March 25, 2010 | Unregistered CommenterLilianP
I used to have to use every spare minute to read. Now, even though I have less reading time than I used to, I'm often happy to just sit and look around, even on long-haul journeys.
March 25, 2010 | Unregistered Commentersimon
I wonder if that runs in families too? I am the same way. Although there are plenty of opportunities to wait around, I can't ever recall being *bored*. I've known people who always have the TV or radio on, and as I've watched them over time, it has seemed that they do it because they are afraid of the silence and where their minds might go if not kept busy with noise. I also find that times of just being have helped me tune in to those around me at a level I never knew existed, and I can now often pick up a friend's or family member's subtle mood change, sometimes before they're even aware of it themselves.

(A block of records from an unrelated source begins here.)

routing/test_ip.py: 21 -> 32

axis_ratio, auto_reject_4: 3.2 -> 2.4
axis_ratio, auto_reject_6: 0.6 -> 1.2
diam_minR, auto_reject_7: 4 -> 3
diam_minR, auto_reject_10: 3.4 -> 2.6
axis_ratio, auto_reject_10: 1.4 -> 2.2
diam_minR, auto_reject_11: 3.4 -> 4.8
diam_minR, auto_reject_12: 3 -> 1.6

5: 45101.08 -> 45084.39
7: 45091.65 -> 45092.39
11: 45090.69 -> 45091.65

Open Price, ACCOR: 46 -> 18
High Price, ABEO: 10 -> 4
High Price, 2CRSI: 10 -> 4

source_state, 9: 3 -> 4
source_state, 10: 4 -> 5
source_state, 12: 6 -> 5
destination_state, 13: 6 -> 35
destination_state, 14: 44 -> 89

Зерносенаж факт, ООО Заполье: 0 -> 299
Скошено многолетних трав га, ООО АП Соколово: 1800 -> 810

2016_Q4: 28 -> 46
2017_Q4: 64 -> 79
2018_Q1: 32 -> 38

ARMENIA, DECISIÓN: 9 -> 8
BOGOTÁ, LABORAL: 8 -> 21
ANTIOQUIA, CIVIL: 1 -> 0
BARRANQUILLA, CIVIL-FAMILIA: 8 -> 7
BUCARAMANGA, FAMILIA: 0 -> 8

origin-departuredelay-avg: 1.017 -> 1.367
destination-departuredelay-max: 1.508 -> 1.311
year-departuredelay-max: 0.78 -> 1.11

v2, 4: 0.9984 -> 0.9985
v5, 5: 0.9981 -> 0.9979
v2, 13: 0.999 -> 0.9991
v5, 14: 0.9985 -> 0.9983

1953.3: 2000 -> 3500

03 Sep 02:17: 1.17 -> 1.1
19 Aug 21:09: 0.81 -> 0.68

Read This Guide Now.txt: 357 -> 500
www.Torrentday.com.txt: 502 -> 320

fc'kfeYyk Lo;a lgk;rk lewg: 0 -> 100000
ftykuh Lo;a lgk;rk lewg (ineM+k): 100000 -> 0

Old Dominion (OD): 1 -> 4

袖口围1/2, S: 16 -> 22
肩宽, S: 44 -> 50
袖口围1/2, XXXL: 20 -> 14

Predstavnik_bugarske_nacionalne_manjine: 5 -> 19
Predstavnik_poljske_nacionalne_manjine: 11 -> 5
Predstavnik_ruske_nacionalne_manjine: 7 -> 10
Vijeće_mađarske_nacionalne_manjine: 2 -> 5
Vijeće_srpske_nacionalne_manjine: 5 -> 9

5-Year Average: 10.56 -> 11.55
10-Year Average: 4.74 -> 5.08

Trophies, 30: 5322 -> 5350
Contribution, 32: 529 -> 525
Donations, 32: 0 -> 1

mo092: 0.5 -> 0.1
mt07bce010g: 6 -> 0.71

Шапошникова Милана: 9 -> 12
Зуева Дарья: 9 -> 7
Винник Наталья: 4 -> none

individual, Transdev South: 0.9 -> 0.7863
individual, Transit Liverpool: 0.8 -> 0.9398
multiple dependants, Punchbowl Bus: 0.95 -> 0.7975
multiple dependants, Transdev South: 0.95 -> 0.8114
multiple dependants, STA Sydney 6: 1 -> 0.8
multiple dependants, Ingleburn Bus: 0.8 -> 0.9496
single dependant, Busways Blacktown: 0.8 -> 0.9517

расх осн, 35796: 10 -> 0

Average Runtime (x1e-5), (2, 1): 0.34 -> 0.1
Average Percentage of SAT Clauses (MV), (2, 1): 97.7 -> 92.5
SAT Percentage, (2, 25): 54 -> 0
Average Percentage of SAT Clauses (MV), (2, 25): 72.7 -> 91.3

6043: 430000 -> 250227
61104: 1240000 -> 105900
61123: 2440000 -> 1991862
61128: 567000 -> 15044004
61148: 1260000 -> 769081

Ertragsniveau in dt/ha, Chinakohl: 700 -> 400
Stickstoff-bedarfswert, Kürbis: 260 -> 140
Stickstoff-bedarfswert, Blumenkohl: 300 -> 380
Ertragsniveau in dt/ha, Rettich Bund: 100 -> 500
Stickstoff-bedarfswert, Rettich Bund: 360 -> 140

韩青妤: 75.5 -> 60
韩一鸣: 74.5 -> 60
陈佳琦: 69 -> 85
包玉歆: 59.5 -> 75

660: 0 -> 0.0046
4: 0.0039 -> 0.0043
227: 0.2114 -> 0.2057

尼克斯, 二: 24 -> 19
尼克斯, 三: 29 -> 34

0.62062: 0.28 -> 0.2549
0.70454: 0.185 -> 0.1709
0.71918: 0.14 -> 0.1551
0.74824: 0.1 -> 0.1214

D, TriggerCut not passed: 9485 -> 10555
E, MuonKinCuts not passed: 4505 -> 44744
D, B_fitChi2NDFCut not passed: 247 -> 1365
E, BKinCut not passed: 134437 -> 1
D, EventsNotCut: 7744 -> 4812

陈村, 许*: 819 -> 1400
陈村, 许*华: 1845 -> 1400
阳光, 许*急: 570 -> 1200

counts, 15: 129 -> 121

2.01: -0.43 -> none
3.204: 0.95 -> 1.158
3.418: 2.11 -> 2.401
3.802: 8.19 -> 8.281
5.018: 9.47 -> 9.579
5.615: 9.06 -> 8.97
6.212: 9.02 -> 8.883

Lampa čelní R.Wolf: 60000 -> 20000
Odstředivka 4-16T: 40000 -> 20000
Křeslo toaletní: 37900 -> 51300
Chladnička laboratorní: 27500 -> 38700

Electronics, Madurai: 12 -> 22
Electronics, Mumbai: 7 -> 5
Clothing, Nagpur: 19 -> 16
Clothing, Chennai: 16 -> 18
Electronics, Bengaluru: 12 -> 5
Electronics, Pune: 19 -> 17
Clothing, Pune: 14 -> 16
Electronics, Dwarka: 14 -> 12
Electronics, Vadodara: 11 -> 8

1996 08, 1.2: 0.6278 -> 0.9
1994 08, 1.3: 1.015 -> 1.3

Which also ties into what you said about being available to listen and really *hearing* what people have to say.

I love how you expressed this. It gives me something else to think about the next time I have a few minutes of free time :)
March 25, 2010 | Unregistered CommenterGranola-grrrl
I can do nothing very easily,especially in the summer when I am off school and not teaching or planning. My backyard is very tranquil during the day when most other people are at work. During the school year, when I am bombarded by noisy voices and now, when my school is also an active construction site, the sound of heavy equipment, I don't even come home and put on the television or talk to anyone until I've had at least an hour of quiet. I sometimes feel guilty when I'm not doing something during this time--like folding laundry or sorting mail or unloading the dishwasher--but I remind myself that I need the time. It is hard-won.
March 25, 2010 | Unregistered CommenterNance
March 26, 2010 | Unregistered Commenterschmutzie
I find it difficult to give myself permission to be in my thoughts, even though I know it's healthy and often where I need to be. I have one foot in "look what needs to be done" [because there's always something], and one foot in "allow yourself to ponder", when I find myself in a time of pause. Your post encourages me to find the "calm" and let go of the "busy" a little more. Thank you for the permission. I needed it.